С этих пор он приходил почти каждую ночь. Два года подряд пока они еще жили в их доме. Марина спала в те ночи на кухне на полу, а Евгения молча сносила все трудности и никогда никому не сказала ни слова. Она понимала, что защитить Марика может только она. Каждую ночь она, после того как он закончив свои дела уходил, бежала в ванну и сидела там часами, пытаясь оттереть следы его прикосновений, запах и остатки его спермы. Иногда она затирала себя щеткой до крови. Ей казалось, что все это закрадывается ей под кожу и навсегда останется с нею, внутри нее, станет частью ее плоти. Марик никогда не поднимала эту тему. Она только взглядом показывала свою благодарность и иногда приходила к ней в ванну и помогала отмыться, накрывала покрывалом и гладила по волосам, пока та не уснет, лежа с ней в одной кровати. В 18 лет Женя смогла заработать на съемную квартиру и забрала свою сестру из этого дома. Больше они никогда не виделись ни с теткой ни с ее мужем. Со временем раны зажили, а Евгения стала проще относиться ко всему, что связано с мужчинами. Иногда она даже была благодарна ему за то, что лишил ее юношеских иллюзий и научил быть иной, пользоваться тем, что ей дала природа. Но даже сейчас, спустя 7 лет, ей иногда снились кошмары с этой комнатой и ночными мучениями.
Он не знал ничего из их прошлой жизни. Он не знал, что Марик жила за ее счет, что квартиру ей оплачивала Евгения, что писала она отвратительно и это Женя давала деньги журналу, чтобы те печатали ее статьи. Она всю жизнь оберегала свою младшую сестру как могла, грязными деньгами, пахнущими кровью и развратом, но только так она могла ее защитить. Она вынуждена была отдаваться мужчинам, чтобы прожить, чтобы вытащить хотя бы сестру из этой грязи. И теперь она, очерненная и падшая для всех женщина должна была терпеть его насмешки и угрозы, упреки того, кто ворвался в их жизнь отобрал у нее то единственное, чем она дорожила. Она со страхом осознавала то, что рада в какой-то степени смерти своей сестры, так как видеть ее отстраненную, в объятиях мужчины и корящую ее, ту что оберегала ее все эти годы, было больно. Марик больше не была ее единственной, она больше не была тем светлым лучиком в ее жизни, за который она всегда держалась, она дарила свой свет другому человеку. Марик больше не была ее собственностью и тем потаенным источником надежды, который она скрывала от всех все эти годы.
*************
- Я не смогла. – Выдавила она из себя через минуты сопения и всхлипывания. Я не смогла видеть ее такой….Я хотела сохранить в себе ее живой, радостной, смеющейся и улыбающейся мне. Мне! Только мне! Когда ты еще не появился в нашей жизни!

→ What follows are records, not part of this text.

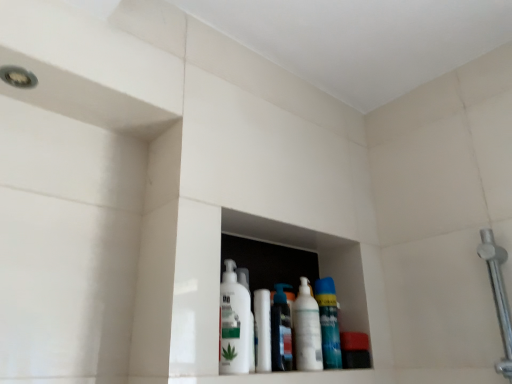
This screenshot has height=384, width=512. What are the coordinates of `white glossy mouthwash at center` in the screenshot? It's located at (262, 331).

Where is `blue glossy spray can at center, acting as the 4th cleaning product starting from the left`? blue glossy spray can at center, acting as the 4th cleaning product starting from the left is located at coordinates (328, 323).

Describe the element at coordinates (234, 323) in the screenshot. I see `white glossy lotion at center, marked as the first cleaning product in a left-to-right arrangement` at that location.

Measure the distance between polished chrome shower arm at right and camera.

polished chrome shower arm at right and camera are 34.69 inches apart from each other.

Identify the location of translucent plastic spray can at center, arranged as the 3th cleaning product when viewed from the right. This screenshot has height=384, width=512. (281, 331).

Find the location of a particular element. The width and height of the screenshot is (512, 384). shower that appears on the right of white glossy mouthwash at center is located at coordinates (x=498, y=296).

Considering their positions, is white glossy mouthwash at center located in front of or behind polished chrome shower arm at right?

Visually, white glossy mouthwash at center is located behind polished chrome shower arm at right.

Consider the image. Who is taller, white glossy mouthwash at center or polished chrome shower arm at right?

With more height is polished chrome shower arm at right.

Which is correct: white glossy mouthwash at center is inside polished chrome shower arm at right, or outside of it?

white glossy mouthwash at center is not inside polished chrome shower arm at right, it's outside.

In the image, is white glossy lotion at center, which appears as the 4th cleaning product when viewed from the right, positioned in front of or behind white glossy bottle at center, which ranks as the third cleaning product in left-to-right order?

white glossy lotion at center, which appears as the 4th cleaning product when viewed from the right, is positioned closer to the viewer than white glossy bottle at center, which ranks as the third cleaning product in left-to-right order.

Which of these two, white glossy lotion at center, which appears as the 4th cleaning product when viewed from the right, or white glossy bottle at center, which is counted as the 2th cleaning product, starting from the right, is wider?

With larger width is white glossy lotion at center, which appears as the 4th cleaning product when viewed from the right.

Is white glossy lotion at center, which appears as the 4th cleaning product when viewed from the right, turned away from white glossy bottle at center, which ranks as the third cleaning product in left-to-right order?

No, white glossy lotion at center, which appears as the 4th cleaning product when viewed from the right,'s orientation is not away from white glossy bottle at center, which ranks as the third cleaning product in left-to-right order.

Is white glossy lotion at center, marked as the first cleaning product in a left-to-right arrangement, at the left side of white glossy bottle at center, which is counted as the 2th cleaning product, starting from the right?

Indeed, white glossy lotion at center, marked as the first cleaning product in a left-to-right arrangement, is positioned on the left side of white glossy bottle at center, which is counted as the 2th cleaning product, starting from the right.

Can you confirm if polished chrome shower arm at right is bigger than white glossy bottle at center, which ranks as the third cleaning product in left-to-right order?

Indeed, polished chrome shower arm at right has a larger size compared to white glossy bottle at center, which ranks as the third cleaning product in left-to-right order.

Which is behind, point (505, 337) or point (320, 352)?

The point (320, 352) is farther from the camera.

From the picture: Between polished chrome shower arm at right and white glossy bottle at center, which is counted as the 2th cleaning product, starting from the right, which one is positioned in front?

Positioned in front is polished chrome shower arm at right.

Is polished chrome shower arm at right placed right next to white glossy bottle at center, which is counted as the 2th cleaning product, starting from the right?

No, polished chrome shower arm at right is not making contact with white glossy bottle at center, which is counted as the 2th cleaning product, starting from the right.

Is translucent plastic spray can at center, arranged as the 3th cleaning product when viewed from the right, at the right side of polished chrome shower arm at right?

Incorrect, translucent plastic spray can at center, arranged as the 3th cleaning product when viewed from the right, is not on the right side of polished chrome shower arm at right.

Does point (280, 317) appear closer or farther from the camera than point (501, 255)?

Point (280, 317) is farther from the camera than point (501, 255).

Which is behind, translucent plastic spray can at center, which is counted as the second cleaning product, starting from the left, or polished chrome shower arm at right?

translucent plastic spray can at center, which is counted as the second cleaning product, starting from the left.

Can you confirm if translucent plastic spray can at center, which is counted as the second cleaning product, starting from the left, is shorter than polished chrome shower arm at right?

Indeed, translucent plastic spray can at center, which is counted as the second cleaning product, starting from the left, has a lesser height compared to polished chrome shower arm at right.

What's the angular difference between white glossy mouthwash at center and translucent plastic spray can at center, arranged as the 3th cleaning product when viewed from the right,'s facing directions?

The angle between the facing direction of white glossy mouthwash at center and the facing direction of translucent plastic spray can at center, arranged as the 3th cleaning product when viewed from the right, is 3.22 degrees.

In terms of height, does white glossy mouthwash at center look taller or shorter compared to translucent plastic spray can at center, which is counted as the second cleaning product, starting from the left?

In the image, white glossy mouthwash at center appears to be shorter than translucent plastic spray can at center, which is counted as the second cleaning product, starting from the left.

From the image's perspective, is white glossy mouthwash at center beneath translucent plastic spray can at center, arranged as the 3th cleaning product when viewed from the right?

Он обернулся. Она все еще сидела на полу, подобрав ноги под себя и таращась на него своими большими синими детскими глазами, полными слез. Он осознал, почему она так нагло общалась с ним и почему так редко приходила к ним, когда он был там. Она ревновала его сестру к нему и корила его за то, что случилось. Но он не отрицал этого, это он виноват. Он и только он не защитил ее, дал ей уйти. И теперь вынужден гнаться за ее призраками в толпе. Он молча затушил сигарету, взял со стеклянного запачканного едой и окурками стеклянного столика бутылку виски и бокал, черный от потушенных об него сигарет и с остатками алкоголя на дне и вылил туда остатки виски. Он протянул стакан Жене, и она одобрительно кивнув, осушила его. Говорить или объяснять что-то было нечего и незачем. Они прекрасно понимали все, и слова тут были лишними. Он присел на диван, покрытый горой нестиранной одежды и пледами, в которые он обычно закутывался после выпитой бутылки виски, и уставился на стену. Она так и сидела на полу, прислонившись к дивану с другой стороны.
- Мне некуда идти. Я хотела остаться здесь.

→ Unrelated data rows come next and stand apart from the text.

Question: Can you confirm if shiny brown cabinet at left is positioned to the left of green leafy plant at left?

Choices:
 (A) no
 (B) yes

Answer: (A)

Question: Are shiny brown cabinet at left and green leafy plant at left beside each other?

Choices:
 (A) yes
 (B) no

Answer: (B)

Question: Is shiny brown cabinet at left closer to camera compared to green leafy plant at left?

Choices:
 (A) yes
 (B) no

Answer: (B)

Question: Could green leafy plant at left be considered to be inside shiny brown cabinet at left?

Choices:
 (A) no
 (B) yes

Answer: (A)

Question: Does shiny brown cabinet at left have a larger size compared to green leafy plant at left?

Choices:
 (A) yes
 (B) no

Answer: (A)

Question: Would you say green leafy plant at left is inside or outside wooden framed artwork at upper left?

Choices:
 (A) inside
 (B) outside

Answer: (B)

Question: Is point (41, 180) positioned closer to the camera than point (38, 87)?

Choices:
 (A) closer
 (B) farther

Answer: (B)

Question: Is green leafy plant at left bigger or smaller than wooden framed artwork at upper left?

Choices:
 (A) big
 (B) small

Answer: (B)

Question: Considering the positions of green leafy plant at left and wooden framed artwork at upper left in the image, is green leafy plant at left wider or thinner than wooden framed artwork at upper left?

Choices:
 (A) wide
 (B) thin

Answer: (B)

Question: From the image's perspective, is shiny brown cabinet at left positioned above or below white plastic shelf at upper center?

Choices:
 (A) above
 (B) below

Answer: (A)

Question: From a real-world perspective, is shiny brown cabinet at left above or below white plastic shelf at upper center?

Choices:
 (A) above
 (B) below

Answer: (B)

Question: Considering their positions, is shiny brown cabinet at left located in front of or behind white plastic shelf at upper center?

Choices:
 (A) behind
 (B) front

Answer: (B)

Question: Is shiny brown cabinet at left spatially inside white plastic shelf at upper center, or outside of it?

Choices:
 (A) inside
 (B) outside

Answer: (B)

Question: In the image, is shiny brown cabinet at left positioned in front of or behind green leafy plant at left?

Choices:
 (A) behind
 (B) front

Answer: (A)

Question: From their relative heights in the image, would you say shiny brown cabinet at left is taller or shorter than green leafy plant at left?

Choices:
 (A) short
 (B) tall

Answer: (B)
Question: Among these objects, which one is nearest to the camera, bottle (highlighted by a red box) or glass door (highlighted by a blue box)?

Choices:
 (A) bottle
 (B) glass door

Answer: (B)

- Что, очередной хахаль выставил тебя из дома? – ухмыльнулся он. Он понимал, что ей сейчас не до сарказма и, что уколол ее больно и неожиданно, но не смог сдержаться. Его глаза сверкали злобой и ненавистью к миру. Она подошла и села на диван рядом с ним.

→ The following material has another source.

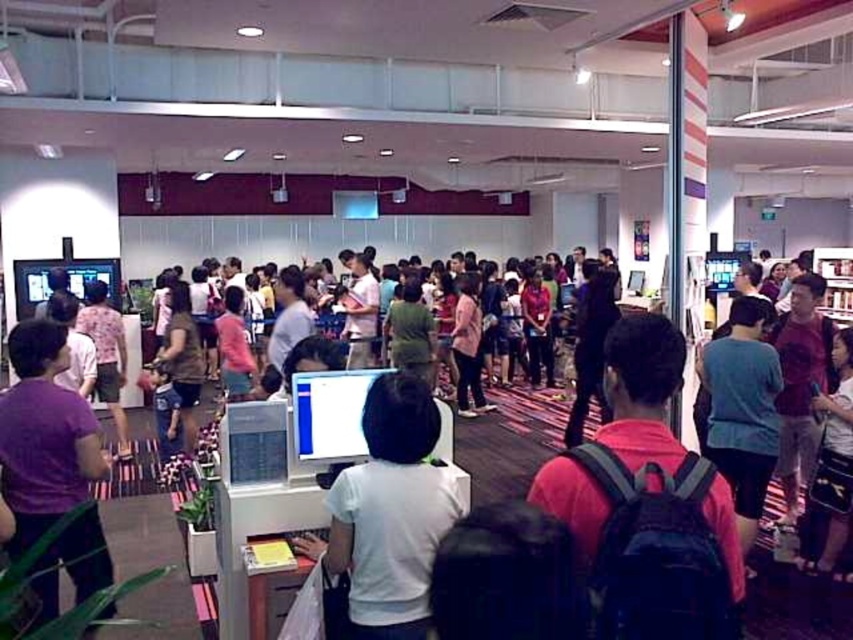
You are a person with a 1.8 meter reach. You are standing at the white cotton shirt at center and want to reach the white matte computer at center. Can you reach it?

The distance between the white matte computer at center and the white cotton shirt at center is 3.05 meters. Since your reach is only 1.8 meters, you cannot reach the white matte computer at center from the white cotton shirt at center.

You are a visitor at this event and want to place your red backpack at center on the white matte computer at center. Is this possible based on their positions?

The red backpack at center is located above the white matte computer at center, so placing the red backpack at center on the white matte computer at center would not be possible since it is already positioned above it.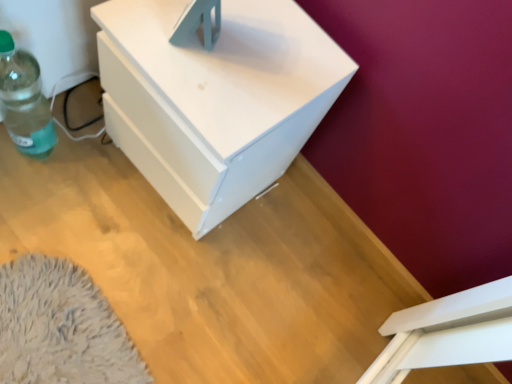
Find the location of `free point behind green translucent bottle at left`. free point behind green translucent bottle at left is located at coordinates (78, 110).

- Мне больше незачем так жить, – сказала она, и он понял, что она имеет ввиду. Марика не стало, и ей больше некого было оберегать и ради кого-то стремиться быть лучше. Как и ему впрочем.
- Оставайся, если мы и убьем друг друга, то это, возможно, будет даже лучший исход.
Они так и сидели весь вечер, молча. Он нервно курил а она, прислонившись к стенке дивана, посапывала, уткнувшись в его поношенную рубашку, валявшуюся на диване среди кучи несущего сигаретным дымом и выпивкой белья.